Pushing the Purim Spiel Envelope at Jewish Museum Ball
Sparkling and irreverent does not begin to describe the Jewish Museum’s 29th Annual Purim Ball at which more than 700 guests — with credentials in the arts, fashion, philanthropy and entertainment — mingled at the Armory which was decorated with thousands of bathed-in-purple light shimmering miniature mirrors suspended overhead…helped raise $2 million.
Claudia Gould, the museum’s Helen Goldsmith Menschel director, introduced museum chairman emeritus Morris Offit, and Meyer Sulzberger Award recipients — still working-at-96 president of Eugene M. Grant & Company LLC real estate investment and development firm, and philanthropist Eugene Grant and his wife Emily Grant. Among Grant’s life philosophy gems: “Give love…help all forms of Jewish community organizational life” and “give thanks for a treasured productive life as an American Jew in this goldene medineh (golden land).”
Karen Leon
Touting Purim Ball honoree photographer, artist, filmmaker Laurie Simmons — subject of an upcoming Jewish Museum exhibition opening March 13 — Gould informed that the early Simmons film short showing skimpily clothed underwater female swimmers — Simmons with camera included — was shot in Queens College’s swimming pool. Gould also revealed that when it came to choosing the evening’s Purimspieler–it was Simmons’ daughter Lena Dunham — creator and star of HBO series “Girls” and herself a 2013 Purim Ball Museum honoree who,“coming to the rescue,” suggested Senior Art Critic for New York Magazine Jerry Saltz.

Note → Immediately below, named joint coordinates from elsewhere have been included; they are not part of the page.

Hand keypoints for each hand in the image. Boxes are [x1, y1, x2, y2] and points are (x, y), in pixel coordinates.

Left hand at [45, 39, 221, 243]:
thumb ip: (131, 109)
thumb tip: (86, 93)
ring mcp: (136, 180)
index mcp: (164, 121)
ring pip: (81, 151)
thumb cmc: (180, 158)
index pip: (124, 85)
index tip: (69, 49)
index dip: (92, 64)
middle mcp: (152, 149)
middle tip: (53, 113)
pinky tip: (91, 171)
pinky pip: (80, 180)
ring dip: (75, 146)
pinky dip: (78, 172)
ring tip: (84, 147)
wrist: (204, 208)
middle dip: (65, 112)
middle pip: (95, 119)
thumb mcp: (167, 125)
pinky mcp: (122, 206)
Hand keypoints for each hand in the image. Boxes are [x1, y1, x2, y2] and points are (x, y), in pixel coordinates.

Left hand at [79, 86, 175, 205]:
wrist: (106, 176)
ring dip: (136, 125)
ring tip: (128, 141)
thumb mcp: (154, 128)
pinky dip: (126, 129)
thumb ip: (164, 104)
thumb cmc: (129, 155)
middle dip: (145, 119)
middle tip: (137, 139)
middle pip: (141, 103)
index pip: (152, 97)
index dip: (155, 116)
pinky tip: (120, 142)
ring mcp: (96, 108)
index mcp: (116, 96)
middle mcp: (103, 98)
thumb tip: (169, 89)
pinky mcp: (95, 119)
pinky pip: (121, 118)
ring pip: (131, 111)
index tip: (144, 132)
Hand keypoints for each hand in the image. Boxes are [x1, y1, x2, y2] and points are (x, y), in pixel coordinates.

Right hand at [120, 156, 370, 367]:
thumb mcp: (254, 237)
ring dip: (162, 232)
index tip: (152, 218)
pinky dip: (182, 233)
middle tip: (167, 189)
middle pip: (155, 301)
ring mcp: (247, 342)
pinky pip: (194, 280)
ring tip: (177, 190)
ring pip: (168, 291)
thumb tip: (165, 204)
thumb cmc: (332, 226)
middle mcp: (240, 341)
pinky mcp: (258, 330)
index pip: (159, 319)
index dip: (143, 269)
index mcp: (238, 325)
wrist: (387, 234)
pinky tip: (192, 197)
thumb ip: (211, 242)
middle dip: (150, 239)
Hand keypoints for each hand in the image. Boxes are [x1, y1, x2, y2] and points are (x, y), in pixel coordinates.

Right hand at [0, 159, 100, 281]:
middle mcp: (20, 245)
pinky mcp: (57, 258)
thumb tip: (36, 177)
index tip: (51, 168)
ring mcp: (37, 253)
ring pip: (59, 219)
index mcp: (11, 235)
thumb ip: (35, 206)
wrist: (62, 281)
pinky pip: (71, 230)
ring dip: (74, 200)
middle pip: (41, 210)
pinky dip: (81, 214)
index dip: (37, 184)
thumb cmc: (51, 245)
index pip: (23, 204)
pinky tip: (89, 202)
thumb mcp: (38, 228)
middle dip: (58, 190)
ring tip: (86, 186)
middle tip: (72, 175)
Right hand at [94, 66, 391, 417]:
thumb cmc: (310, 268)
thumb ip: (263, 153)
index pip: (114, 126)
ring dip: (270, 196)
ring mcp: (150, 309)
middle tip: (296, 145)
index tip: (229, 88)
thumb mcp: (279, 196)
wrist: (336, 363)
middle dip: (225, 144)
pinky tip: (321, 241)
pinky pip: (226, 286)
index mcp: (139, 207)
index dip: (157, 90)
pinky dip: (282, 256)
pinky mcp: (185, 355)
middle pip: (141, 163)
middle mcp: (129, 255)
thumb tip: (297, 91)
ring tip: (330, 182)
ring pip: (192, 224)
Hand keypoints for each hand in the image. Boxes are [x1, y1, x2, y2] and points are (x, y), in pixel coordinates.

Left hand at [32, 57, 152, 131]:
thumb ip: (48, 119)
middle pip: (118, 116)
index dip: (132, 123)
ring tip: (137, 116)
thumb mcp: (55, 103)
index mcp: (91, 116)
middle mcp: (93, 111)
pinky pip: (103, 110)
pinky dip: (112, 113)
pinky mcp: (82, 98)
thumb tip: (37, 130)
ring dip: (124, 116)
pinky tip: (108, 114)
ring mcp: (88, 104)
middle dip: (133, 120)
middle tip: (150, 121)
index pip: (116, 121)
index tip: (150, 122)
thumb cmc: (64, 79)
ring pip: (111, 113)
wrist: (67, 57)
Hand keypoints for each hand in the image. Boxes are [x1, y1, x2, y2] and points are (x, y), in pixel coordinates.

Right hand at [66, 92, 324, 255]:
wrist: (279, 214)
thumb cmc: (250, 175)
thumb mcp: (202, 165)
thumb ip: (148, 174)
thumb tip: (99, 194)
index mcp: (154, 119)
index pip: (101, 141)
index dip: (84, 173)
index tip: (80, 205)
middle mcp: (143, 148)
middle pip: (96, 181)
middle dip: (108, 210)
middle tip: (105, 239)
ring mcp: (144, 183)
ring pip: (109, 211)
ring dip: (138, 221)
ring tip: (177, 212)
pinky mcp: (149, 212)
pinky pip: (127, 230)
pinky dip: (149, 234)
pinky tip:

Introduced by Gould as “The Larry David of the art world [who] brings art history, Jewish history and his very, very unique sense of humor to the Purimspiel,” Saltz launched his spin with: “Hello Jew New York! or Boca Raton!, Scarsdale and Mamaroneck in the house! …Haifa! Happy Purim Jews and not Jews…We start with King Ahatzurus of 5th century Persia [a blow up photo of Donald Trump on a large screen] who 50 years ago tore down the Fontainebleau in Jerusalem [alternating photo montages of Koch Brothers, Herman Cain and others on screen].
Karen Leon
“The king is married to Queen Vashti” — [Sarah Palin] as onscreen pictures ran the gamut from an unclad Cher to a Kardashian derriere and, among others, Liz Taylor. “The king summons his wife] Vashti. She refused; she had a headache — a Jewish American princess — [oddly she’s not Jewish!]. They kill her. The king needs new wife. Enter Mordechai, a kind of Jewish busybody… activist….Isaac Mizrahi [a guest at the ball] speculated he might have been a gay designer… Esther wins the contest — it is the first intermarriage. Just think about it — the Queen of Persia being a Jew. Mordechai, dressed as Dame Edna, Haman (graggers!!!) suffered from speckle shmekel syndrome [Yiddish euphemism for the male member with accompanying medieval naked male organ images]. The king realizes that Haman is a scum anti-Semite…Esther tells the king she and Mordechai are Jewish…. Jews want the right to defend themselves. America arms the Jews, gives them weapons and the Six-Day War basically took place and the Jews won and that’s the reason you are here today and not enslaved.” During our light-hearted dinner chat, Saltz told me that his grandparents came from Estonia and that before this event he had never heard of Purim.
Among the evening’s masks, my favorites were the couple I dubbed “the cabbage heads.” More than 500 — mostly young — revelers were at the After Party.